Darüber hinaus nutzen die Gewerkschafter das politische Klima geschickt aus. Demokraten und Republikaner veranstalten im Wahlkampf einen regelrechten Schönheitswettbewerb, welches die eigentliche Partei der Arbeiter sei. Unter Donald Trump haben sich die Republikaner zumindest rhetorisch auf die Seite der Arbeitnehmenden gestellt. Joe Biden hat sich im vergangenen Jahr derweil selbst als gewerkschaftsfreundlichsten Präsidenten der amerikanischen Geschichte bezeichnet.
In der Bevölkerung können die Gewerkschaften ebenfalls auf Unterstützung hoffen, obwohl nur jeder zehnte Arbeitnehmer selbst gewerkschaftlich organisiert ist. In der Privatwirtschaft sind es gar nur 7 Prozent, beim Staat ist es jeder Dritte.

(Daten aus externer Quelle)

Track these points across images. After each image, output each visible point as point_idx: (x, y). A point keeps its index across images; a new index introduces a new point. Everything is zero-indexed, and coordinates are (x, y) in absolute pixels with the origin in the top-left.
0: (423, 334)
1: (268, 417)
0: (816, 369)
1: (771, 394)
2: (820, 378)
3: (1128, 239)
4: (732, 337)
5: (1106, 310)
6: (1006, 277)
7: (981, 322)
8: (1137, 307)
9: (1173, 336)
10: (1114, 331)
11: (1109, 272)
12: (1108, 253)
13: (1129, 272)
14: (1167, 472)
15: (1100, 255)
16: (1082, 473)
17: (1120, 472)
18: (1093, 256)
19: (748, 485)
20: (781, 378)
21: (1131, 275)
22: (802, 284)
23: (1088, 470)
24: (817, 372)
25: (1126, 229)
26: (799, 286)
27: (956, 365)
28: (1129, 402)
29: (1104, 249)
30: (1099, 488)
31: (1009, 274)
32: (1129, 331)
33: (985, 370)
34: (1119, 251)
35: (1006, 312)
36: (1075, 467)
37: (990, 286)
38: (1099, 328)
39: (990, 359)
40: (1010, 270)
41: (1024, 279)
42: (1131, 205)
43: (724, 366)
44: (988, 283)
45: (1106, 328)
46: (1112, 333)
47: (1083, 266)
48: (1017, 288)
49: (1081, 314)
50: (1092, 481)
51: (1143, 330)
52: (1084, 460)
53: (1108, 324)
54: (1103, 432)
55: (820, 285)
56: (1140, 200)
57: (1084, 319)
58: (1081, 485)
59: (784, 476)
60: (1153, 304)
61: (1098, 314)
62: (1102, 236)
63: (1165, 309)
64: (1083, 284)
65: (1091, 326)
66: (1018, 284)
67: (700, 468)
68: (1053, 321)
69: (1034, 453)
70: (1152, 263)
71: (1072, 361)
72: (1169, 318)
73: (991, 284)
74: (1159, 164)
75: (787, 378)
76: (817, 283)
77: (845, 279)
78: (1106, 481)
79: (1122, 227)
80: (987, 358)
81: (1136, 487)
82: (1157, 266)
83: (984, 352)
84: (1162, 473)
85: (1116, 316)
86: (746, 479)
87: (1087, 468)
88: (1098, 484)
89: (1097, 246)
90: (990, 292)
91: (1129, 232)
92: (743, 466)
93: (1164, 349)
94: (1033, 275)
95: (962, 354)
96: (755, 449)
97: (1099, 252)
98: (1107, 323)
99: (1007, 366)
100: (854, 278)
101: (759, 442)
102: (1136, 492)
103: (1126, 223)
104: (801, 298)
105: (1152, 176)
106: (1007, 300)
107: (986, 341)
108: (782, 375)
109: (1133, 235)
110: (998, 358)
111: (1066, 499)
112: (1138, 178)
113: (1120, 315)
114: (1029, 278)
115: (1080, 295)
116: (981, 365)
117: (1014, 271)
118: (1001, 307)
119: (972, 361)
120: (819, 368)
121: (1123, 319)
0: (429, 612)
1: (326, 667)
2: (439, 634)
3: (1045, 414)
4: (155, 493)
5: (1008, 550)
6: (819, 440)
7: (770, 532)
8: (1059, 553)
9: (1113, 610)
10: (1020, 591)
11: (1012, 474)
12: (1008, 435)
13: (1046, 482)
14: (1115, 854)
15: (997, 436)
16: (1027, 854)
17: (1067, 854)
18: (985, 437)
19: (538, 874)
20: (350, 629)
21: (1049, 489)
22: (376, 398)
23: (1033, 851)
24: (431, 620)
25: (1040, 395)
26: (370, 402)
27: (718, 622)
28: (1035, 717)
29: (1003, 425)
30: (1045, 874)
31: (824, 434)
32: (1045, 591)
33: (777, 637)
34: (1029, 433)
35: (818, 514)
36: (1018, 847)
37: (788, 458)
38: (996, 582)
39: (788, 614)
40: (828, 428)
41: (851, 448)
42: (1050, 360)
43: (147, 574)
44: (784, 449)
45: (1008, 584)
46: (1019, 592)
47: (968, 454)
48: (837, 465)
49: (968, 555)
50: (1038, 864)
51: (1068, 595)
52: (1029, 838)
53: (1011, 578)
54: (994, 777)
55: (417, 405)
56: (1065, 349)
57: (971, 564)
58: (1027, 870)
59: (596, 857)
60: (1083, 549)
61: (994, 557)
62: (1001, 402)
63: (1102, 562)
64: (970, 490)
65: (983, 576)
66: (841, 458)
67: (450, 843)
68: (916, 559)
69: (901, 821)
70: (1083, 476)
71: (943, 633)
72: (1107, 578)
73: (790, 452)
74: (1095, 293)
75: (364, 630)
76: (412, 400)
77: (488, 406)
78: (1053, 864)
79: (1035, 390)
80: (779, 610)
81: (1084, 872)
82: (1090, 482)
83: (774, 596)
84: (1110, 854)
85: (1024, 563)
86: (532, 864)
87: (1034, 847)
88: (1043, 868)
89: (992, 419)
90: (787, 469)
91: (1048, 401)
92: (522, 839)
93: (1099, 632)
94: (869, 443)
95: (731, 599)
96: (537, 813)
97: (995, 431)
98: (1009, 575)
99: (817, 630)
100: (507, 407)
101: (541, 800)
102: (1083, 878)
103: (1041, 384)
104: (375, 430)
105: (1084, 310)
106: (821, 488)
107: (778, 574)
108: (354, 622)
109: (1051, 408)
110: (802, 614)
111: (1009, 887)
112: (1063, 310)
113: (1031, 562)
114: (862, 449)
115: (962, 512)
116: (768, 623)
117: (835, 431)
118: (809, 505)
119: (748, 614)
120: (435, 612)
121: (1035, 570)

Ungleichheit anders bekämpfen
In Umfragen beklagen die Amerikaner oft, dass der Wohlstand im Land zu ungleich verteilt sei. Gewerkschaften helfen aber nur beschränkt dabei, die Gesellschaft egalitärer zu machen. Viele von ihnen repräsentieren eine privilegierte Minderheit, die sich nicht leicht ersetzen lässt – was ihnen grosse Verhandlungsmacht gibt. Wenn die Hafenarbeiter, die schon heute sehr gut verdienen, ihre Arbeit niederlegen, findet kein Seehandel mehr statt. Damit nehmen sie vor allem andere Arbeitnehmer, deren Jobs deswegen in Gefahr geraten, in Geiselhaft. Auch der Boeing-Streik hat bereits dazu geführt, dass Zulieferer Personal entlassen haben.

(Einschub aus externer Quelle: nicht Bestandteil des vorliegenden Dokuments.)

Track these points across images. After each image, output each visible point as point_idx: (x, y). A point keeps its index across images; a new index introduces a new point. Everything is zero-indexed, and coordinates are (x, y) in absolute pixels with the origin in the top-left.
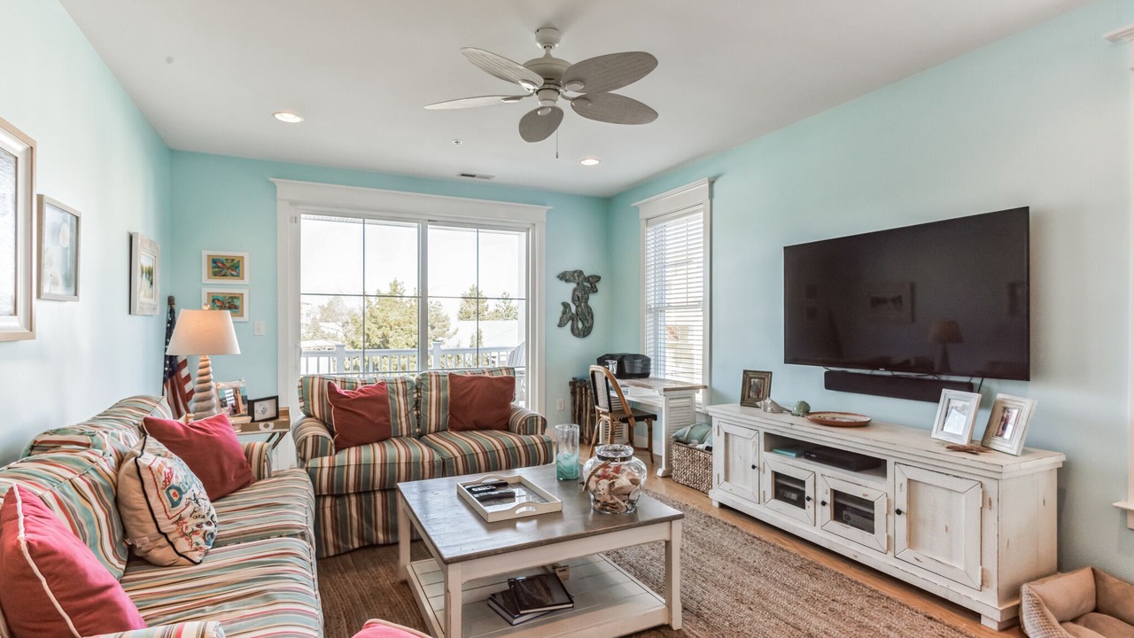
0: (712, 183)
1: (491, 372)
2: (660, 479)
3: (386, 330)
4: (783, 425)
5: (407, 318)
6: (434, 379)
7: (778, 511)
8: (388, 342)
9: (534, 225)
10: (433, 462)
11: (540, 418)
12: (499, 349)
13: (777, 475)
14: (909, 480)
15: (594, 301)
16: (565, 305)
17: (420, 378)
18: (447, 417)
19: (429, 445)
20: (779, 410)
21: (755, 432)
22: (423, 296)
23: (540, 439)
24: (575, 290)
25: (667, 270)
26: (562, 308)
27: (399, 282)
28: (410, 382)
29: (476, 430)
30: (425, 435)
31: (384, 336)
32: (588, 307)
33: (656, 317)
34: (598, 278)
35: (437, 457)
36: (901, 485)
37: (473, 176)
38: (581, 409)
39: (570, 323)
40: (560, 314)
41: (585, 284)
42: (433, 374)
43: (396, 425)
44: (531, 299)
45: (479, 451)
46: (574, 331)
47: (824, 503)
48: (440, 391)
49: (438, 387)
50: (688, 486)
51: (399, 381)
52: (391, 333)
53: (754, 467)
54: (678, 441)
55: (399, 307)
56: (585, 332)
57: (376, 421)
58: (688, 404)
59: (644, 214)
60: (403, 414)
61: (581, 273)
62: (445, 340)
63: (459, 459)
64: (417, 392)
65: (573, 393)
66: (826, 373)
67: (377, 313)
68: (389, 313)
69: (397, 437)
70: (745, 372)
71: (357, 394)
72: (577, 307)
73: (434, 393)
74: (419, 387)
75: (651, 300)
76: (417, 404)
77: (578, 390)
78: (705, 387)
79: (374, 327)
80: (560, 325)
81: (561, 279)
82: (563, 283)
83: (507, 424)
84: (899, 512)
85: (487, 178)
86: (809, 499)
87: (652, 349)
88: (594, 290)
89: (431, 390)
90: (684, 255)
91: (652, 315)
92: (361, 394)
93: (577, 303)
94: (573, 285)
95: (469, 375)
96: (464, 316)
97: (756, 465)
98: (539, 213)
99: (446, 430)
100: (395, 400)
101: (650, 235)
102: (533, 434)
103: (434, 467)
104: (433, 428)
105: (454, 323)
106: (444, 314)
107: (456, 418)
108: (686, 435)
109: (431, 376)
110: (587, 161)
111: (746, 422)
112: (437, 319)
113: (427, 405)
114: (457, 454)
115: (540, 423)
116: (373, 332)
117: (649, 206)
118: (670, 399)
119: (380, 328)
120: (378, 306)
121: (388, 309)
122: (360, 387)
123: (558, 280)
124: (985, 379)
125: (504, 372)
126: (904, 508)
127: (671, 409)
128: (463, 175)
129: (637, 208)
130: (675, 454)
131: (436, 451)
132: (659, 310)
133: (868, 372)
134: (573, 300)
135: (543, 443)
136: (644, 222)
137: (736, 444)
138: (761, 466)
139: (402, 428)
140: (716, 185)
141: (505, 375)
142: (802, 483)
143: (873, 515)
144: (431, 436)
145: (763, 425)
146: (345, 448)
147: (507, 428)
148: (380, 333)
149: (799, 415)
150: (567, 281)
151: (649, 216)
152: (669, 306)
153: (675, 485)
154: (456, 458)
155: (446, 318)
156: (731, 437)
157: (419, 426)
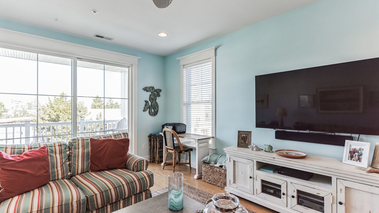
0: (216, 49)
1: (115, 136)
2: (196, 180)
3: (59, 113)
4: (268, 158)
5: (68, 108)
6: (80, 142)
7: (265, 198)
8: (59, 118)
9: (132, 65)
10: (79, 201)
11: (145, 161)
12: (112, 121)
13: (263, 181)
14: (346, 187)
15: (159, 100)
16: (146, 102)
17: (71, 142)
18: (89, 164)
19: (77, 185)
20: (259, 149)
21: (251, 161)
22: (74, 96)
23: (147, 173)
24: (150, 95)
25: (192, 87)
26: (145, 103)
27: (64, 93)
28: (65, 145)
29: (107, 170)
30: (74, 176)
31: (57, 115)
32: (156, 103)
33: (187, 106)
34: (160, 90)
35: (83, 197)
36: (341, 190)
37: (102, 37)
38: (154, 148)
39: (148, 109)
40: (144, 106)
41: (155, 93)
42: (80, 139)
43: (53, 173)
44: (130, 99)
45: (111, 187)
46: (150, 113)
47: (293, 197)
48: (84, 149)
49: (83, 146)
50: (211, 183)
51: (57, 145)
52: (61, 114)
53: (251, 177)
54: (204, 162)
55: (65, 103)
56: (155, 114)
57: (38, 174)
58: (206, 145)
59: (182, 63)
60: (59, 165)
61: (153, 88)
62: (86, 116)
63: (98, 196)
64: (69, 150)
65: (150, 141)
66: (276, 132)
67: (54, 105)
68: (60, 106)
69: (54, 181)
70: (239, 132)
71: (22, 157)
72: (151, 102)
73: (80, 150)
74: (70, 147)
75: (185, 100)
76: (69, 157)
77: (152, 139)
78: (213, 137)
79: (52, 111)
80: (144, 111)
81: (144, 90)
82: (145, 92)
83: (126, 165)
84: (341, 203)
85: (110, 39)
86: (284, 194)
87: (186, 121)
88: (159, 96)
89: (78, 149)
90: (201, 81)
91: (186, 106)
92: (25, 157)
93: (152, 101)
94: (150, 93)
95: (103, 139)
96: (94, 107)
97: (252, 176)
98: (134, 59)
99: (88, 172)
100: (54, 157)
101: (185, 72)
102: (141, 170)
103: (80, 205)
104: (80, 171)
105: (89, 110)
106: (85, 106)
107: (94, 164)
108: (208, 160)
109: (78, 140)
110: (161, 34)
111: (246, 156)
112: (82, 108)
113: (75, 157)
114: (97, 192)
115: (145, 163)
116: (52, 113)
117: (185, 59)
118: (200, 144)
119: (55, 112)
120: (54, 103)
121: (59, 104)
122: (27, 151)
123: (143, 91)
124: (360, 135)
125: (122, 135)
126: (343, 201)
127: (199, 148)
128: (97, 36)
129: (179, 60)
130: (203, 169)
131: (82, 190)
132: (188, 104)
133: (297, 131)
134: (150, 100)
135: (149, 176)
136: (182, 67)
137: (239, 167)
138: (255, 177)
139: (58, 174)
140: (218, 50)
141: (123, 138)
142: (280, 186)
143: (323, 203)
144: (78, 176)
145: (255, 158)
146: (9, 199)
147: (125, 167)
148: (55, 114)
149: (270, 152)
150: (147, 91)
151: (184, 64)
152: (193, 102)
153: (204, 183)
154: (96, 195)
155: (86, 108)
156: (236, 163)
157: (70, 171)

Arbeitnehmer im Niedriglohnsektor sind viel schwieriger zu organisieren: Serviceangestellte, Putzhilfen oder Erntearbeiter. Viele von ihnen sind Immigranten, manche sind illegal im Land. Wer die wirtschaftliche Ungleichheit wirklich bekämpfen will, müsste ihnen helfen, anstatt sich als Streikposten der Gewerkschaften in Szene zu setzen, wie es Joe Biden letztes Jahr tat. Bloss lässt sich damit keinerlei politisches Kapital verdienen.
Stattdessen werden wohl auch in Zukunft aus Washington vor allem warme Worte über die arbeitenden Familien Amerikas zu hören sein. Den Gewerkschaften ist es recht; sie werden das Beste daraus machen.